Given instruction ::
Answer these questions using the article on India–U.S. ties:
1. In what year did India gain independence?
2. What did India accept from the United States in 1962?
3. Since the turn of the century, toward alignment with which two countries has India taken several meaningful steps?

Seven Myths are Keeping India and the United States from Pursuing Closer Ties

Seven Myths are Keeping India and the United States from Pursuing Closer Ties

The ghosts of nonalignment still stalk the halls of South Block, erecting bureaucratic roadblocks and conjuring contentious debate over every self-interested shift in America’s direction.

In America, the word “alliance” conjures feelings of friendship, loyalty and support. In India, by contrast, the A-word is more likely to be received with suspicion or derision, associated with submission and entanglement. This stark difference between the world’s oldest and largest democracies is a legacy of India’s influential post-independence philosophy of nonalignment, which cautioned against dependency on superpowers. While its appeal has diminished since the end of the Cold War, existing proponents of nonalignment continue to shape India’s geopolitical maturation, not least through the perpetuation of several myths and misconceptions about the costs of “alignment” with the United States.

From Nonalignment to Non-American

Oft-derided today, for India the Cold War logic of nonalignment was arguably more compelling—at least more flexible and pragmatic—than it’s remembered for. Facing profound developmental challenges following independence in 1947 and an intractable rivalry with Pakistan, India was determined to maintain working relationships with both the United States and USSR, even as it had philosophical and policy disagreements with both. It saw alignment with either power as fraught with danger: as the junior partner it feared becoming ensnared in its patron’s rivalries and assuming their enemies as its own.

India did its best to remain aloof from Cold War rivalries as a leader of the Non-Aligned Movement until practical realities forced its hand, which they often did. India accepted U.S. military aid when China launched an offensive across the disputed Sino–Indian border in 1962 and signed a mutual defense treaty with the USSR shortly after America signaled an opening to China in 1971. Even then, India jealously guarded its autonomy. It welcomed discounted arms deals from Moscow and geopolitical cover at the United Nations Security Council while largely avoiding entanglement in the USSR’s ideological and military struggles.

Nonalignment outlasted the Cold War, albeit in a weakening state. Since the turn of the century, it has gradually given way to a more flexible conception of “strategic autonomy” as India has taken several meaningful steps toward alignment the United States and Japan, and more robust strategic engagement with a host of others.

Yet, the ghosts of nonalignment still stalk the halls of South Block, erecting bureaucratic roadblocks and conjuring contentious debate over every self-interested shift in America’s direction. And make no mistake: in its current form, nonalignment is very much a non-American faith. There’s nary a peep from its acolytes when India signs defense agreements with Russia, conducts military exercises with Japan, buys arms from Israel or trains Vietnamese soldiers. Once based on pragmatic considerations, their cause has become a more visceral, sometimes irrational, impulse—one fueled by the perpetuation of several hollow myths.

Myth Number One: Allying with the United States Is a Dangerous and Costly Proposition

For the nonalignment crowd, an alliance with America is akin to a pact with the devil, one lined with costly obligations and emasculating dependency. At every turn they’ve argued that if India were to do X with the United States—sign a civil nuclear deal, purchase U.S. arms, sign a foundational military agreement—it would be reduced to an American lapdog, ceding its sovereignty and agency to Washington politicians. And in every case, their ironclad predictions proved comically wrong.

Extracted information ::
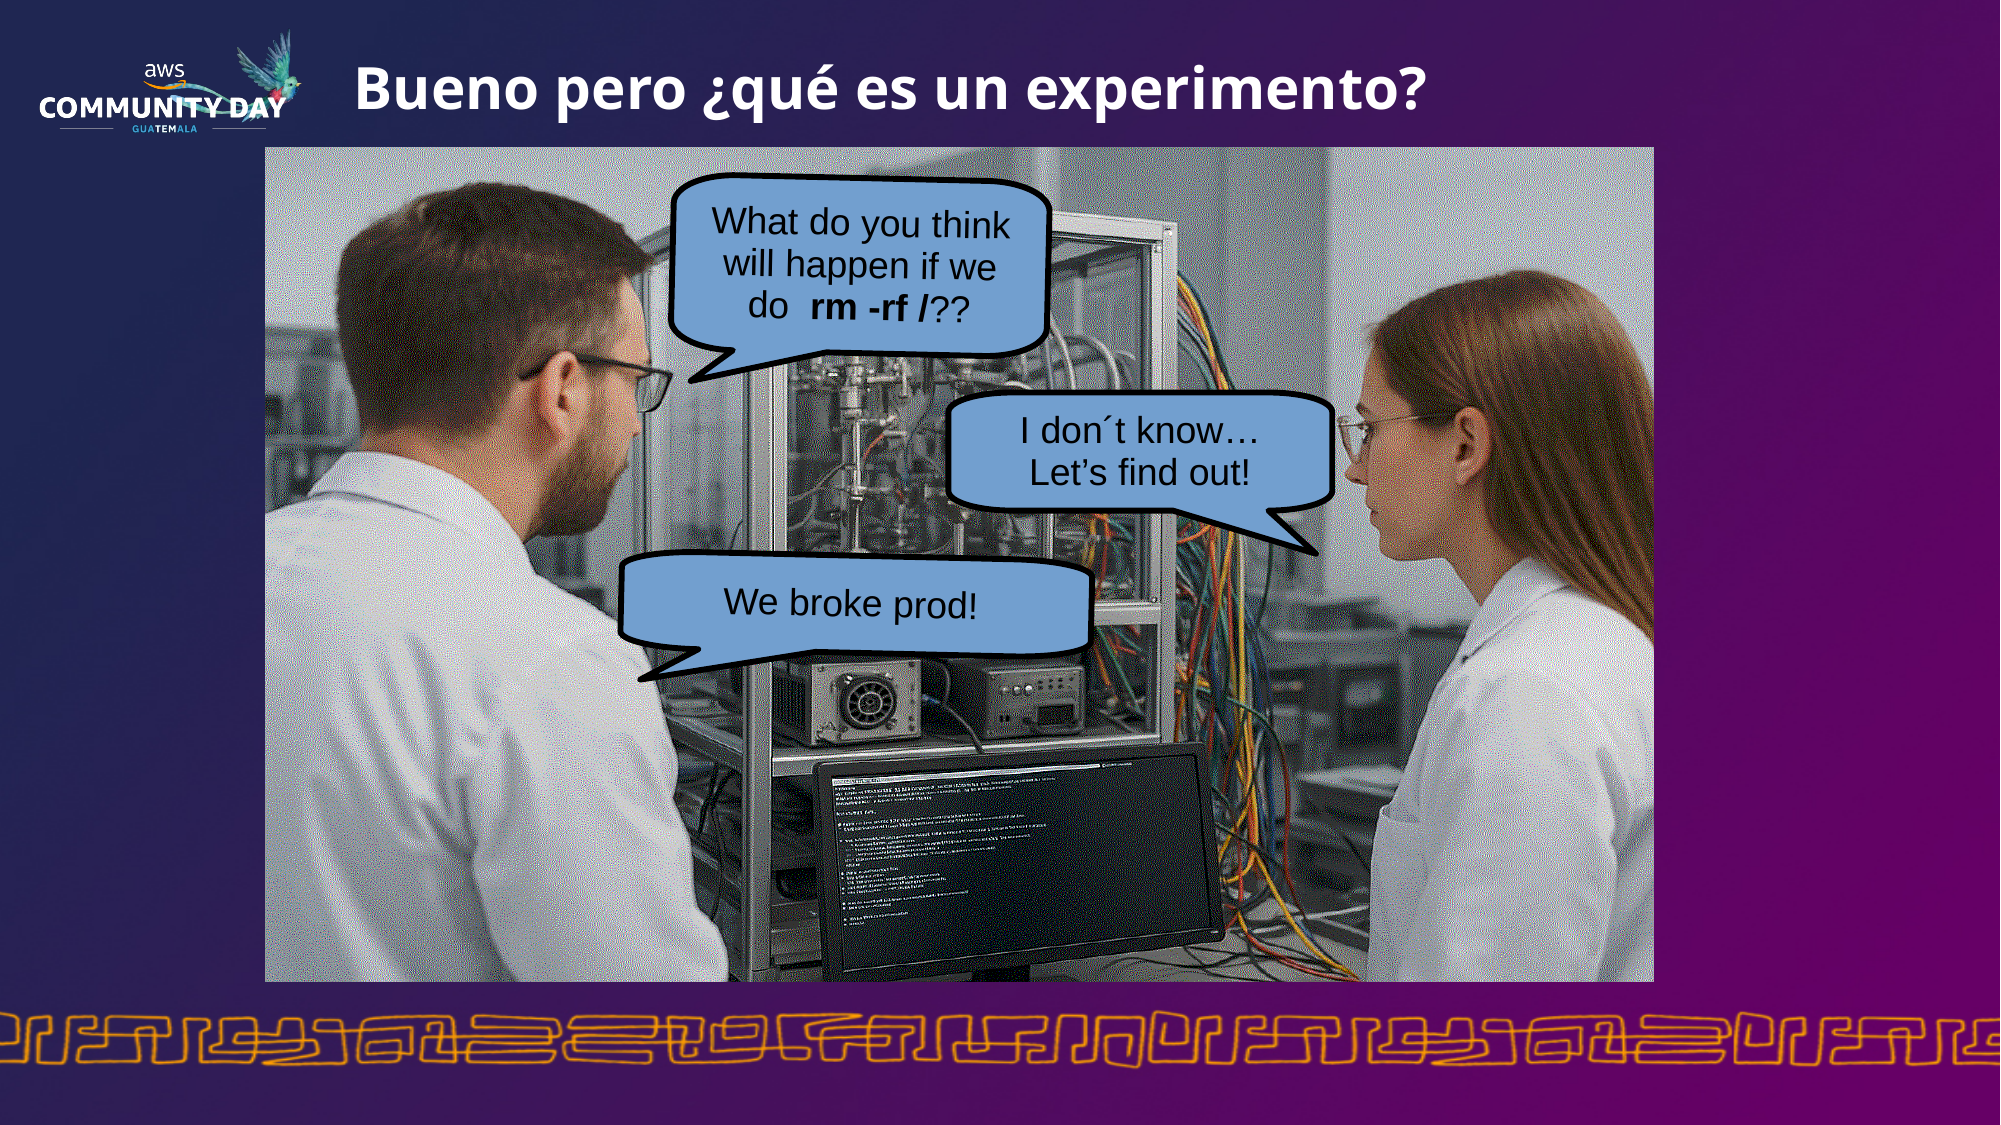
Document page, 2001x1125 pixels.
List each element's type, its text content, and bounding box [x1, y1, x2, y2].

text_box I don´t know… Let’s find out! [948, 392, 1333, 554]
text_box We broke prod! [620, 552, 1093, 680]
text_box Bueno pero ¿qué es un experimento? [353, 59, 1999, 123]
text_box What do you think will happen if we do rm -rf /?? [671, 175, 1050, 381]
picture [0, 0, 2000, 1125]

Reply to the exercise ::
1. 1947
2. U.S. military aid
3. The United States and Japan